Notre étude présente une synthèse des évaluations de ce dispositif, qui a été soutenu par la loi Obamacare de 2010. Les Medicaid BHH proposent un suivi de l'état de santé physique des personnes vivant avec un trouble psychique sévère au sein de structures ambulatoires spécialisées en santé mentale, où ces personnes sont suivies dans la communauté. Ce modèle repose sur la présence d'un infirmier salarié avec un rôle de coordination des soins, puisque ces structures travaillent en partenariat avec un professionnel de soins primaires - soit un médecin, soit l'équivalent d'un infirmier de pratique avancée - autour de missions prédéfinies telles que la promotion de la santé, la réalisation de bilans, l'orientation vers des spécialistes… Les premières évaluations en vie réelle sont encourageantes : on a constaté dans cette population un recours plus fréquent aux soins primaires, un meilleur dépistage et suivi des pathologies somatiques et de leurs facteurs de risque, comme la mesure de la pression artérielle. C'est un prérequis essentiel pour améliorer la santé physique de cette population, et cela est très prometteur vu les fortes difficultés qu'elle rencontre pour bénéficier d'un suivi adapté en médecine générale. Toutefois, pour avoir des effets à long terme, ce type de dispositif doit être soutenu par un financement pérenne qui encourage la collaboration entre les professionnels de santé, l'augmentation du personnel dédié au sein des structures ambulatoires spécialisées en santé mentale et des investissements dans le recueil et l'échange de données.
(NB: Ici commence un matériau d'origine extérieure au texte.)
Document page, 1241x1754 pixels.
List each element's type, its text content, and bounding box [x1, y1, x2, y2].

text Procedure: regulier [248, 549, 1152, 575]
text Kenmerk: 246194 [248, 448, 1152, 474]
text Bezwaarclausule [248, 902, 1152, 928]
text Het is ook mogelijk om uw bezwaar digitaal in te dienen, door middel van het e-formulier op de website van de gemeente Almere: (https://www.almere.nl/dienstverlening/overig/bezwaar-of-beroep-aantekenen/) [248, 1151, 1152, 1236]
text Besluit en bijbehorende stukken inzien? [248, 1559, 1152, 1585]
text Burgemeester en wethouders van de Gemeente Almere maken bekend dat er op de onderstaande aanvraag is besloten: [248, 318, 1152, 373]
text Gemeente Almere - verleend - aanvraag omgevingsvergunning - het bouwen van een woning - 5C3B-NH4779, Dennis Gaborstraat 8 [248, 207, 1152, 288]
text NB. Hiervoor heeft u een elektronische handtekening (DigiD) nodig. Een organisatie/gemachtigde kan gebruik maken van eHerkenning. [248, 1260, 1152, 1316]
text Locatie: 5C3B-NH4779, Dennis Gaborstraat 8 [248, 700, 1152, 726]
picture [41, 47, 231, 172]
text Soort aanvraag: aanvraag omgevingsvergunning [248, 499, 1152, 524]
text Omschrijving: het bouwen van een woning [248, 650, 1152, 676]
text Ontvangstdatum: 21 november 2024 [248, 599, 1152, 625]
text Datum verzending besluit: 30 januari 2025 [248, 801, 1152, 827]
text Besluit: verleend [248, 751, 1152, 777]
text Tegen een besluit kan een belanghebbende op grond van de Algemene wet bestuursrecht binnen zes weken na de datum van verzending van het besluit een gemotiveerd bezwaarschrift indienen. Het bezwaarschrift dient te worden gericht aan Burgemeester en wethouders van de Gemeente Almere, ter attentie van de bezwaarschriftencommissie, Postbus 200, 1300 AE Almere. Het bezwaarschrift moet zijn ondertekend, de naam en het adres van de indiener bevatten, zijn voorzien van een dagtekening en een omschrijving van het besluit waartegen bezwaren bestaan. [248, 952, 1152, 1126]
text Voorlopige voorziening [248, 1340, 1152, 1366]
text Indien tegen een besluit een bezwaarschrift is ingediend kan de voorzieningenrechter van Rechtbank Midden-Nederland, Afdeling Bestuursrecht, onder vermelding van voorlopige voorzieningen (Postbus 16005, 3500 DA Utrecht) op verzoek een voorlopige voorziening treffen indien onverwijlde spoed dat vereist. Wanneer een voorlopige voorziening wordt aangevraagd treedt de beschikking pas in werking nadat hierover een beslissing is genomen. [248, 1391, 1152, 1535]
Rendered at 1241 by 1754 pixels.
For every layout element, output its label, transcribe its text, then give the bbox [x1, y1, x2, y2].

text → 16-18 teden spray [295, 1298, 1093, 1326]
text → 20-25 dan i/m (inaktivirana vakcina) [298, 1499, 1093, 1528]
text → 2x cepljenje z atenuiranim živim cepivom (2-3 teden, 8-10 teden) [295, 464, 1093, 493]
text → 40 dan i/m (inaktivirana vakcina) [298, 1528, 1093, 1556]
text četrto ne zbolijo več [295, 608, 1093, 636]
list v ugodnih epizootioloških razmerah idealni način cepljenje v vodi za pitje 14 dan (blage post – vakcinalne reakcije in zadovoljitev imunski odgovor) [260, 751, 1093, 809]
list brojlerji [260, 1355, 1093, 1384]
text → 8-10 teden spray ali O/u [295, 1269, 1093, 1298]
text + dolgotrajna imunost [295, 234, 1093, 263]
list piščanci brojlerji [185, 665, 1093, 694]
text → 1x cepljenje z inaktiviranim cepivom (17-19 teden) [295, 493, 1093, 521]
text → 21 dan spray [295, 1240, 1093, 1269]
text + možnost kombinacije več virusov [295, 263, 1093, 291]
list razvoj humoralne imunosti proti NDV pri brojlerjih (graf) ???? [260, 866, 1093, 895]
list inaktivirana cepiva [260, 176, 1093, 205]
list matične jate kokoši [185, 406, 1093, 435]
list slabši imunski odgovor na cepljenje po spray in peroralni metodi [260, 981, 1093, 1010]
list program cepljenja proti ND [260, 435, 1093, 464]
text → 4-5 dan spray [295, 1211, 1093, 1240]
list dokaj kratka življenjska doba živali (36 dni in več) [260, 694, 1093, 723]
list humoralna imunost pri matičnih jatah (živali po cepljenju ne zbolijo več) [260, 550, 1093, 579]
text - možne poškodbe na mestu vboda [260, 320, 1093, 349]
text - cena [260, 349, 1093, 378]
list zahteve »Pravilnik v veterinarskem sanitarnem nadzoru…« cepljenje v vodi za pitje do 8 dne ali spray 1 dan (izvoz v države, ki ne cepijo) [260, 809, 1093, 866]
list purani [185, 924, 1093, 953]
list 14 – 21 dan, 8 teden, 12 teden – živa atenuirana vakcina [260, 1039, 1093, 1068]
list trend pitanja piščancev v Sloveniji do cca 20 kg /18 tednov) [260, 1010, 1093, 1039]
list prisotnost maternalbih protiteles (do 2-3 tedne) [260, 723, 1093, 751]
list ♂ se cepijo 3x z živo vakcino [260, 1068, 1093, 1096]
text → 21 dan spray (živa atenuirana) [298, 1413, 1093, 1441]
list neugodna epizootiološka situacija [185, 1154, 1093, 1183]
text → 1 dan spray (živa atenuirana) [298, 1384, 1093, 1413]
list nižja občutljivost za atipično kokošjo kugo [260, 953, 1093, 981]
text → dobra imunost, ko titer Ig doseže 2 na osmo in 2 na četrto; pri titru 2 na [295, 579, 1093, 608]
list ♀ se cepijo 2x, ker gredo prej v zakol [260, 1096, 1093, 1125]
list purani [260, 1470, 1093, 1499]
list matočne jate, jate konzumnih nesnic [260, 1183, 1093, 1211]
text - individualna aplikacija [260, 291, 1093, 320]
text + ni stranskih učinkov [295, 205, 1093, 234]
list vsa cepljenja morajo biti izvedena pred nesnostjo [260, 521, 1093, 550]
3/ Quels sont les principaux enseignements de ce modèle pour la France ?

La surmortalité persistante des personnes vivant avec un trouble psychique sévère ne doit plus être considérée comme un phénomène inéluctable. Elle est en partie liée à des prises en charge inadéquates au sein des systèmes de santé, sur lesquelles il est possible d'agir. Le modèle des Medicaid BHH apporte des éclairages essentiels pour la France puisqu'il montre l'intérêt de ce type de dispositif pour favoriser l'accès aux soins primaires de cette population. Ce constat pousse à un nouveau paradigme national renforçant la place pivot des Centres médico-psychologiques (CMP), dans le cadre d'une approche globale de la prise en charge de ces personnes. Il est possible de s'appuyer sur des initiatives inspirantes émergeant au sein de CMP, qui gagneraient à être évaluées afin de garantir leur généralisation et leur pérennisation. L'enjeu est également de ne pas en faire reposer la dynamique uniquement sur les professionnels de santé, dans un contexte national où le système de santé manque de maturité dans les démarches d'intégration des soins et d'approche centrée sur les patients.